* * *
Когда совсем стало вечереть, я завел свой шестак в первую попавшуюся на пути деревенскую церквушку на вечернюю молитву. Они здесь есть, православные церкви. В Лифляндии не только лютеране с протестантами живут. Один из наших остался у церкви с мушкетами и шпагами, потому как в церковь с оружием не пускают. И менялись по очереди. Ребята свечки ставили за то, что сегодня Господь уберег их от пули, за здравие раба божьего Никона и за все хорошее против всего плохого. Молился и я. Истово молился, вспоминая все тексты, которым учил Ефим. Вдыхал полной грудью курящийся ладан, гундел себе под нос то же самое, что нараспев читал зычным голосом деревенский батюшка, размашисто крестился… Мне очень нужно было видение, как тогда, зимой, в Вырице. Увидеть бы этого толстого мужика из электрички и спросить про пластину от бронежилета… Раз тогда получилось с ним связаться – вдруг и сейчас сработает?
Но нет. Вот уже и вечерний молебен закончился, и деревенские разошлись, и мои все вышли, а я все жгу свечки у образов и бормочу молитвы.
– …Ты и ныне владыко Господи, услыши нас, молящихся Тебе. Пошли, Господи, невидимо десницу Твою, рабы Твоя заступающую во всех, а имже судил еси положити на брани души своя за веру, царицу и Отечество, тем прости согрешения их, и в день праведнаго воздания Твоего воздай венцы нетления…

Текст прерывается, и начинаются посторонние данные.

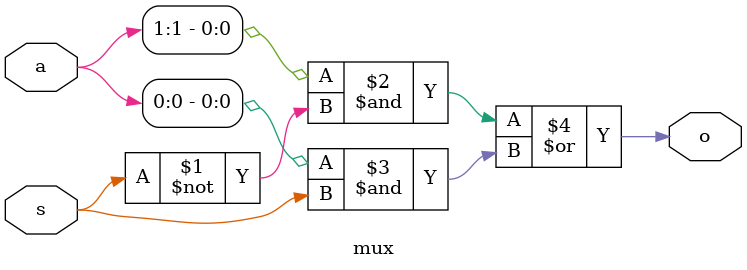
<source format=v>
module mux(input [1:0]a,
            input s,
            output o);
            assign o = (a[1]&(~s))|(a[0]&(s));
endmodule
</source>
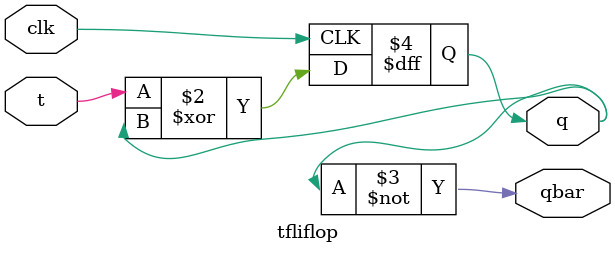
<source format=v>
module tfliflop(t,clk,q,qbar);
input t,clk;
output reg q;
output qbar;
always @(posedge clk)
begin
q = t ^ q;
end
assign qbar = ~q;
endmodule

</source>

Не сработало. Не пришло видение. Однако же случилось другое. Через полчаса чтения молитв я вдруг понял, что мне больше не страшно. А еще я понял, что все это время от того момента, как Сашка сказал про сигнал, и всю перестрелку, и всю дорогу до Юглы, а от Юглы до этой безвестной деревушки краем от колонны нарвских – все это время мне было страшно. Где-то между почками и селезенкой сидел страх и морозил, морозил, морозил…
А сейчас – отпустило. Ушла дрожь, пропал холод. Расслабились мышцы плеч и шеи. А они, оказывается, все это время были чуть ли ни судорогой сведены. От страха. А думал – ружье с ранцем тяжелые…
Я просто боялся.
А теперь не боюсь.
Перекрестился еще раз, поклонился образам и вышел на улицу. Нахлобучил парик, надел треуголку, закинул мушкет на плечо, бросил шпагу в ножны. Улыбнулся и приобнял за плечи братьев из моего шестака. На душе было легко и хорошо.
Пора домой. В полк.
– А ты что, казак, что ли? О какой доле в добыче речь, Жора? Ты, братец, на службе у государыни. И сам ты есть государственный человек. Потому трофей, что в бою берешь, – он не твой, он государыне принадлежит. Да тем, кто государыней поставлен службу служить как ее полномочный представитель. Соображаешь? А там уже на их усмотрение. Ежели вдруг решат тебя как-нибудь отблагодарить – то будет тебе награда какая пожалована. А не будет – так не будет, и не смей роптать. – Ефим говорил зло и яростно, разрубая ладонью воздух в такт словам. – Ишь чего удумал – долю ему подавай! За долей сейчас тебе одна дорога: в шайку к разбойникам. По которым давно уже каторга плачет. И которых наш брат-солдат стрелять будет по всем дорогам, где ни встретит.